Mr. Davy had promised the jury that when Elizabeth was once condemned all would come out – the whole secret. But though the most careful attempts were made to discover her whereabouts from January 1 to January 29, 1753, nothing was ever found out – a fact most easily explained by the hypothesis that she was where she said she was, at Mother Wells's.

As to Elizabeth's later fortunes, accounts differ, but she quite certainly married, in Connecticut, a Mr. Treat, a respectable yeoman, said to have been opulent. She died in Connecticut in June 1773, leaving a family.

In my opinion Elizabeth Canning was a victim of the common sense of the eighteenth century. She told a very strange tale, and common-sense holds that what is strange cannot be true. Yet something strange had undeniably occurred. It was very strange if Elizabeth on the night of January 1, retired to become a mother, of which there was no appearance, while of an amour even gossip could not furnish a hint. It was very strange if, having thus retired, she was robbed, starved, stripped and brought to death's door, bleeding and broken down. It was very strange that no vestige of evidence as to her real place of concealment could ever be discovered. It was amazingly strange that a girl, previously and afterwards of golden character, should in a moment aim by perjury at 'innocent blood.' But the eighteenth century, as represented by Mr. Davy, Mr. Willes, the barrister who fabled in court, and the Recorder, found none of these things one half so strange as Elizabeth Canning's story. Mr. Henry Fielding, who had some knowledge of human nature, was of the same opinion as the present candid inquirer. 'In this case,' writes the author of Tom Jones, 'one of the most simple girls I ever saw, if she be a wicked one, hath been too hard for me. I am firmly persuaded that Elizabeth Canning is a poor, honest, simple, innocent girl.'

Moi aussi, but – I would not have condemned the gipsy!

In this case the most perplexing thing of all is to be found in the conflicting unpublished affidavits sworn in March 1753, when memories as to the whereabouts of the gipsies were fresh. They form a great mass of papers in State Papers Domestic, at the Record Office. I owe to Mr. Courtney Kenny my knowledge of the two unpublished letters of Fielding to the Duke of Newcastle which follow:

'My Lord Duke, – I received an order from my Lord Chancellor immediately after the breaking up of the Council to lay before your Grace all the Affidavits I had taken since the Gipsy Trial which related to that Affair. I then told the Messenger that I had taken none, as indeed the fact is the Affidavits of which I gave my Lord Chancellor an Abstract having been all sworn before Justices of the Peace in the Neighbourhood of Endfield, and remain I believe in the Possession of an Attorney in the City.

PROBLEM STATEMENT → Pick up the account of the Elizabeth Canning case where it stops, and go on writing from there.

DATA BLOCK →

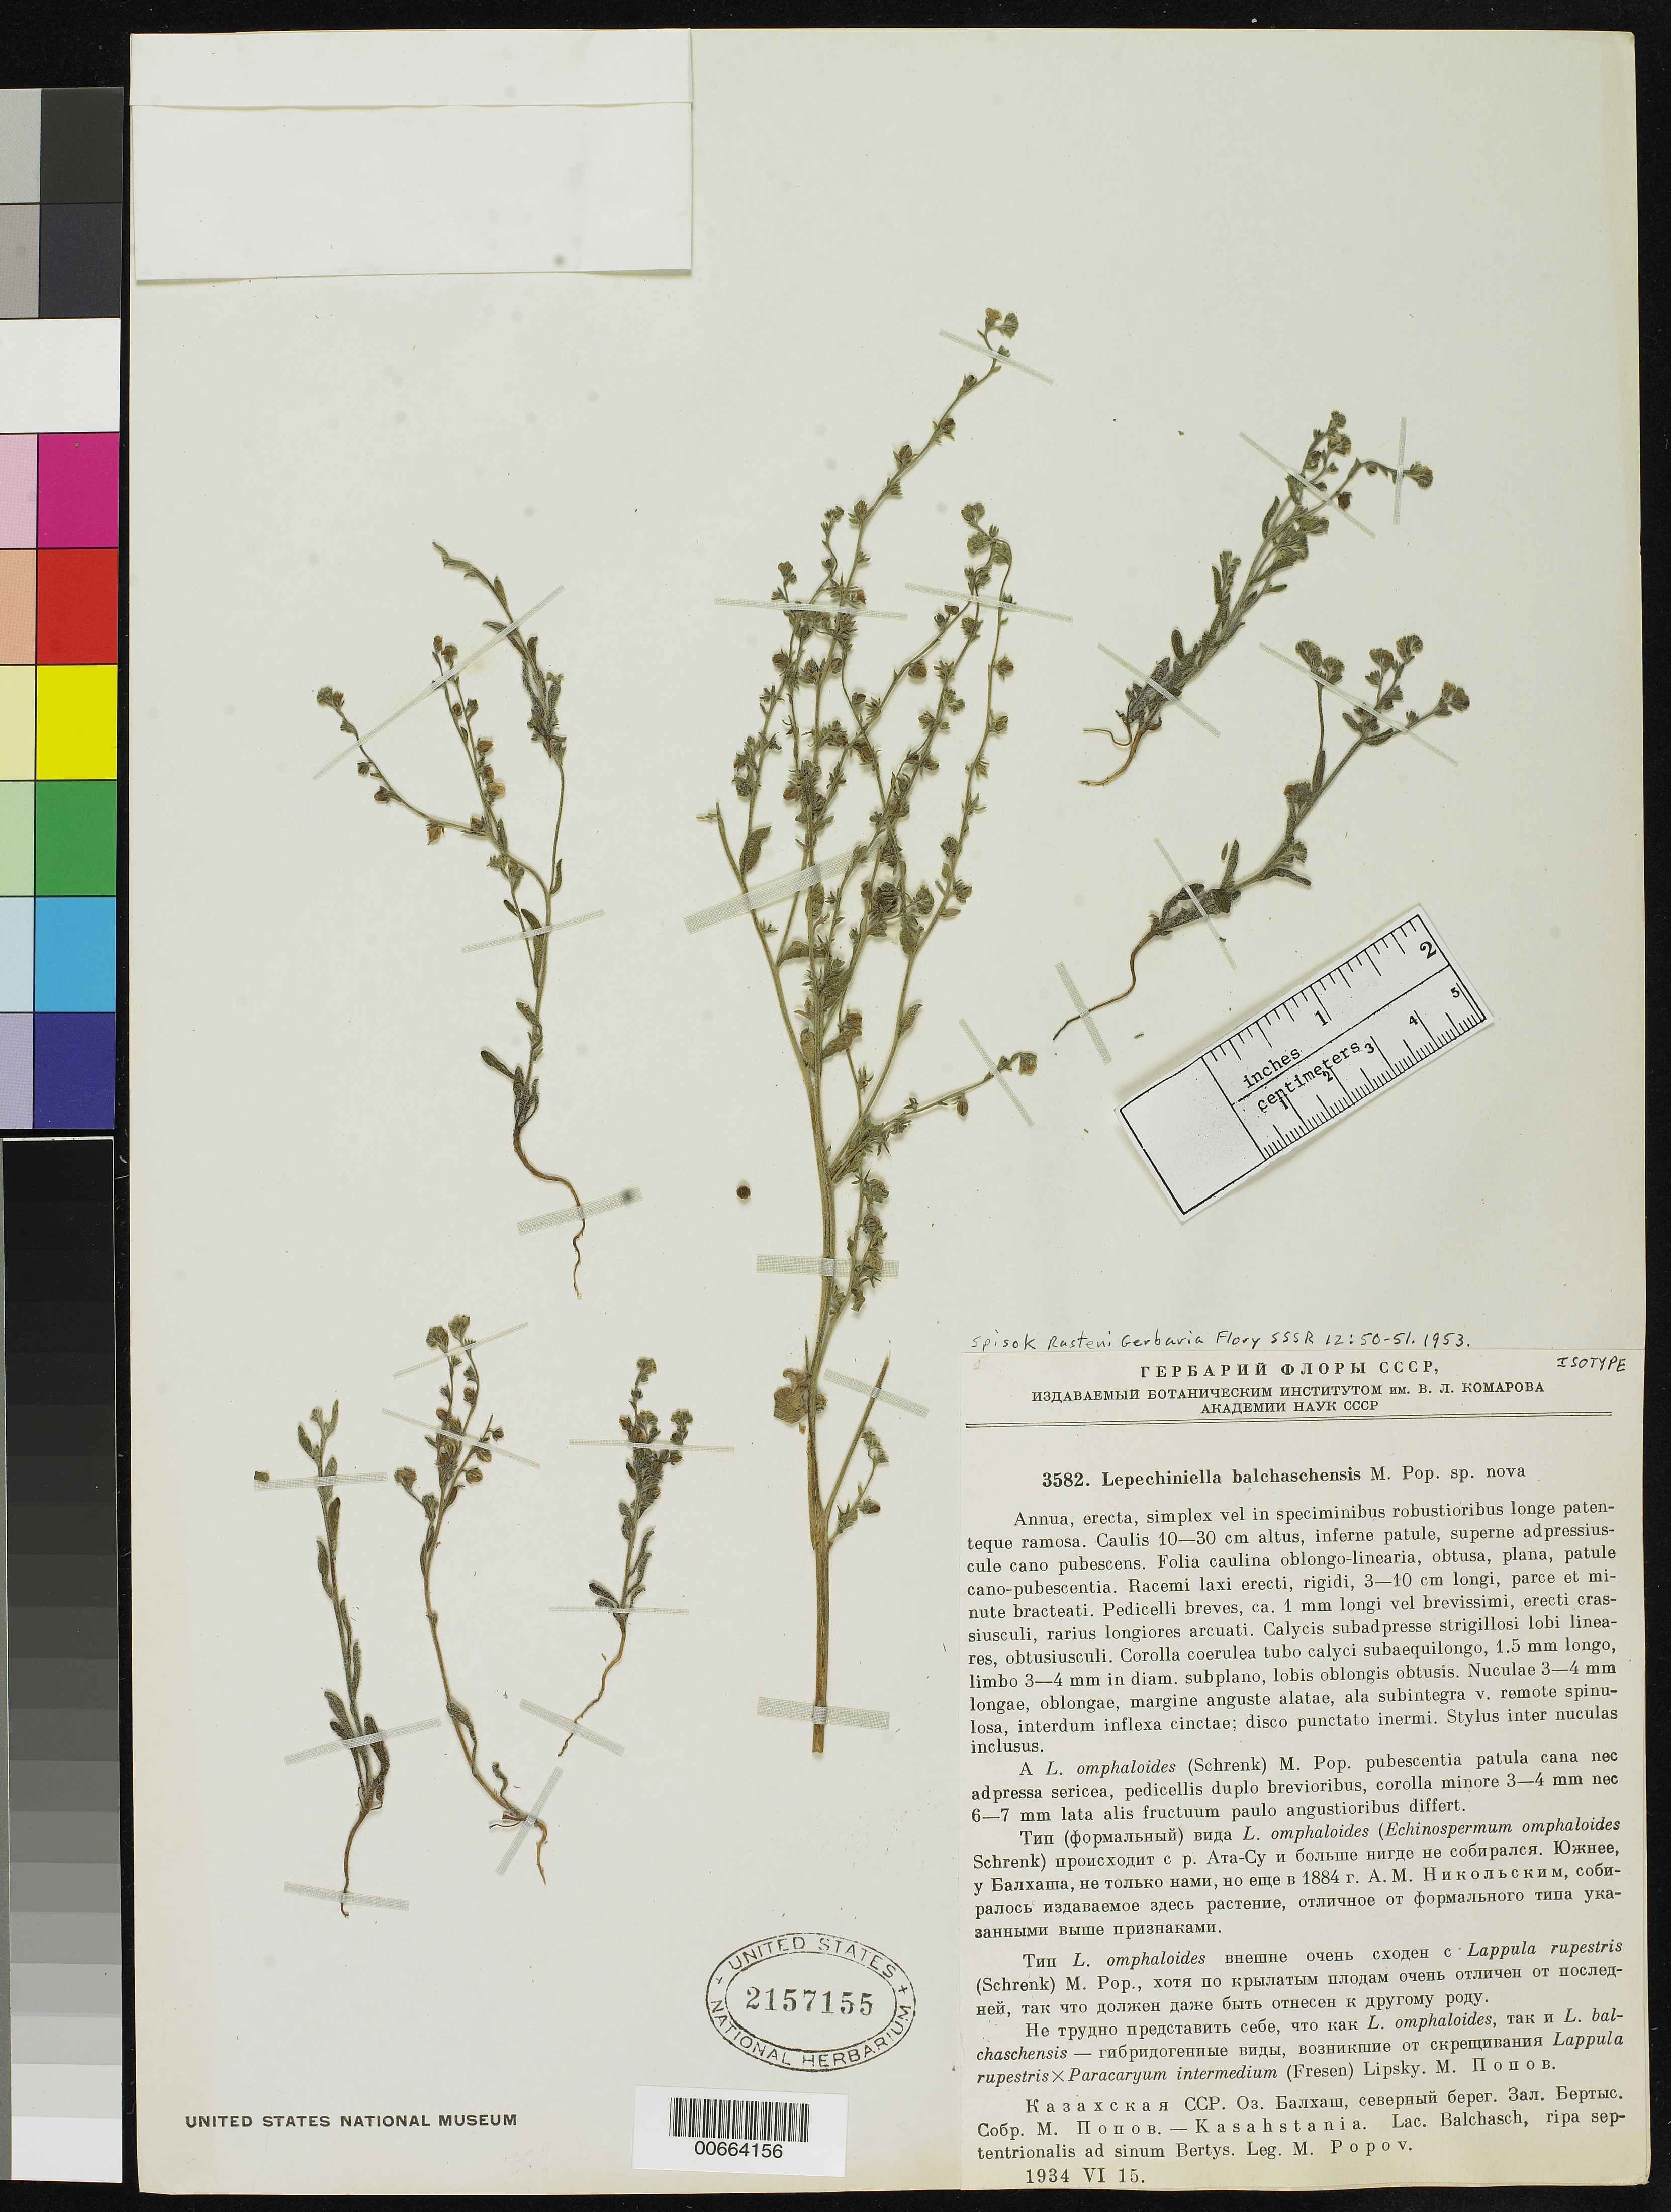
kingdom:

OUTPUT →
'However in Consequence of the Commands with which your Grace was pleased to honour me yesterday, I sent my Clerk immediately to the Attorney to acquaint him with the Commands, which I doubt not he will instantly obey. This I did from my great Duty to your Grace, for I have long had no Concern in this Affair, nor have I seen any of the Parties lately unless once when I was desired to send for the Girl (Canning) to my House that a great number of Noblemen and Gentlemen might see her and ask her what Questions they pleased. I am, with the highest Duty,

 
'My Lord,
'Your Grace's most obedient
and most humble Servant,
'Henry Fielding.

'Ealing; April 14, 1753.

'His Grace the Duke of Newcastle.'

'Endorsed: Ealing, April 14th, 1753

Mr. Fielding.

R. 16th.'

'My Lord Duke, – I am extremely concerned to see by a Letter which I have just received from Mr. Jones by Command of your Grace that the Persons concerned for the Prosecution have not yet attended your Grace with the Affidavits in Canning's Affair. I do assure you upon my Honour that I sent to them the moment I first received your Grace's Commands, and having after three Messages prevailed with them to come to me I desired them to fetch the Affidavits that I might send them to your Grace, being not able to wait on you in Person. This they said they could not do, but would go to Mr. Hume Campbell their Council, and prevail with him to attend your Grace with all their Affidavits, many of which I found were sworn after the Day mentioned in the Order of Council. I told them I apprehended the latter could not be admitted but insisted in the strongest Terms on their laying the others immediately before your Grace, and they at last promised me they would, nor have I ever seen them since.

'I have now again ordered my Clerk to go to them to inform them of the last Commands I have received, but as I have no Compulsory Power over them I cannot answer for their Behaviour, which indeed I have long disliked, and have therefore long ago declined giving them any advice, nor would I unless in Obedience to your Grace have anything to say to a set of the most obstinate fools I ever saw, and who seem to me rather to act from a Spleen against my Lord Mayor, than from any motive of Protecting Innocence, tho' that was certainly their motive at first.3 In Truth, if I am not deceived, I suspect that they desire that the Gipsey should be pardoned, and then to convince the World that she was guilty in order to cast the greater Reflection on him who was principally instrumental in obtaining such Pardon. I conclude with assuring your Grace that I have acted in this Affair, as I shall on all Occasions, with the most dutiful Regard to your Commands, and that if my Life had been at Stake, as many know, I could have done no more. I am, with the highest Respect,

'My Lord Duke,
'Yr. Grace's most obedient
and most humble Servant,
'Henry Fielding.

'Ealing; April 27, 1753.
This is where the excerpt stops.